--- MATERIAL PROVIDED ---

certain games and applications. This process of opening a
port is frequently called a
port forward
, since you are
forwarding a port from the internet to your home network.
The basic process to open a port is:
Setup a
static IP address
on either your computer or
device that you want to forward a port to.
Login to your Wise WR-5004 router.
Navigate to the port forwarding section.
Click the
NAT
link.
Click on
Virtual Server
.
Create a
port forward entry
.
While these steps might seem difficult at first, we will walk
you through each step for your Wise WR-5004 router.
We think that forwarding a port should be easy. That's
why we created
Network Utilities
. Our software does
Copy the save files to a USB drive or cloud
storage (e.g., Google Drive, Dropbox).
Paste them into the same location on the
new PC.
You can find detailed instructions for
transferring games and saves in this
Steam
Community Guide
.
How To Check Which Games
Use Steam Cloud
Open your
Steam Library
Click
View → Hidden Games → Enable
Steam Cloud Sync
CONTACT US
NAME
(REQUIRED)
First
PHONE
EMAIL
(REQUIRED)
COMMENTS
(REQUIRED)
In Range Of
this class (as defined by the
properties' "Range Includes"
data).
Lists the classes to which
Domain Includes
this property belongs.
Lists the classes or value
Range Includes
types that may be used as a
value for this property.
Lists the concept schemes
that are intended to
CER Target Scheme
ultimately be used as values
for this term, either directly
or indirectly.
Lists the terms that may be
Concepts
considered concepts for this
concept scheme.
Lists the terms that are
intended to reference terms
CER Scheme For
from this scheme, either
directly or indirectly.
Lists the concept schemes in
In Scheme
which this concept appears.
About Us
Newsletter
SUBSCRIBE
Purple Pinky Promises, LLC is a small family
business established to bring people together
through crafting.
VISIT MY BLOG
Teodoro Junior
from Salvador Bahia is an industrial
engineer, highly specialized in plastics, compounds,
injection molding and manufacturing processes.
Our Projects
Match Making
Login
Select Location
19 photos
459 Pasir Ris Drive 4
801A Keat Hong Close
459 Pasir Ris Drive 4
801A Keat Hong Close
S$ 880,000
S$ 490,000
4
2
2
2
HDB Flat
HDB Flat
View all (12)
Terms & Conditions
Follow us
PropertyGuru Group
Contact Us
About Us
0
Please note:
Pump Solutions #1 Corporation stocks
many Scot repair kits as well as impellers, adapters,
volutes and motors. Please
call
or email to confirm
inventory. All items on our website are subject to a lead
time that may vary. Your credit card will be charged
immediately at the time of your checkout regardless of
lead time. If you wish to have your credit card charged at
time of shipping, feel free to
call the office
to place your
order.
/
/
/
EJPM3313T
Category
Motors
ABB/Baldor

---

• **INSTRUCTIONS FOR THE TASK**:
Above this instruction are the records; retype exactly the lines from the one containing "Navigate to the port forwarding section." up to and including the one containing "time that may".

• **ANSWER TO THIS PROBLEM**:
Navigate to the port forwarding section.
Click the
NAT
link.
Click on
Virtual Server
.
Create a
port forward entry
.
While these steps might seem difficult at first, we will walk
you through each step for your Wise WR-5004 router.
We think that forwarding a port should be easy. That's
why we created
Network Utilities
. Our software does
Copy the save files to a USB drive or cloud
storage (e.g., Google Drive, Dropbox).
Paste them into the same location on the
new PC.
You can find detailed instructions for
transferring games and saves in this
Steam
Community Guide
.
How To Check Which Games
Use Steam Cloud
Open your
Steam Library
Click
View → Hidden Games → Enable
Steam Cloud Sync
CONTACT US
NAME
(REQUIRED)
First
PHONE
EMAIL
(REQUIRED)
COMMENTS
(REQUIRED)
In Range Of
this class (as defined by the
properties' "Range Includes"
data).
Lists the classes to which
Domain Includes
this property belongs.
Lists the classes or value
Range Includes
types that may be used as a
value for this property.
Lists the concept schemes
that are intended to
CER Target Scheme
ultimately be used as values
for this term, either directly
or indirectly.
Lists the terms that may be
Concepts
considered concepts for this
concept scheme.
Lists the terms that are
intended to reference terms
CER Scheme For
from this scheme, either
directly or indirectly.
Lists the concept schemes in
In Scheme
which this concept appears.
About Us
Newsletter
SUBSCRIBE
Purple Pinky Promises, LLC is a small family
business established to bring people together
through crafting.
VISIT MY BLOG
Teodoro Junior
from Salvador Bahia is an industrial
engineer, highly specialized in plastics, compounds,
injection molding and manufacturing processes.
Our Projects
Match Making
Login
Select Location
19 photos
459 Pasir Ris Drive 4
801A Keat Hong Close
459 Pasir Ris Drive 4
801A Keat Hong Close
S$ 880,000
S$ 490,000
4
2
2
2
HDB Flat
HDB Flat
View all (12)
Terms & Conditions
Follow us
PropertyGuru Group
Contact Us
About Us
0
Please note:
Pump Solutions #1 Corporation stocks
many Scot repair kits as well as impellers, adapters,
volutes and motors. Please
call
or email to confirm
inventory. All items on our website are subject to a lead
time that may vary. Your credit card will be charged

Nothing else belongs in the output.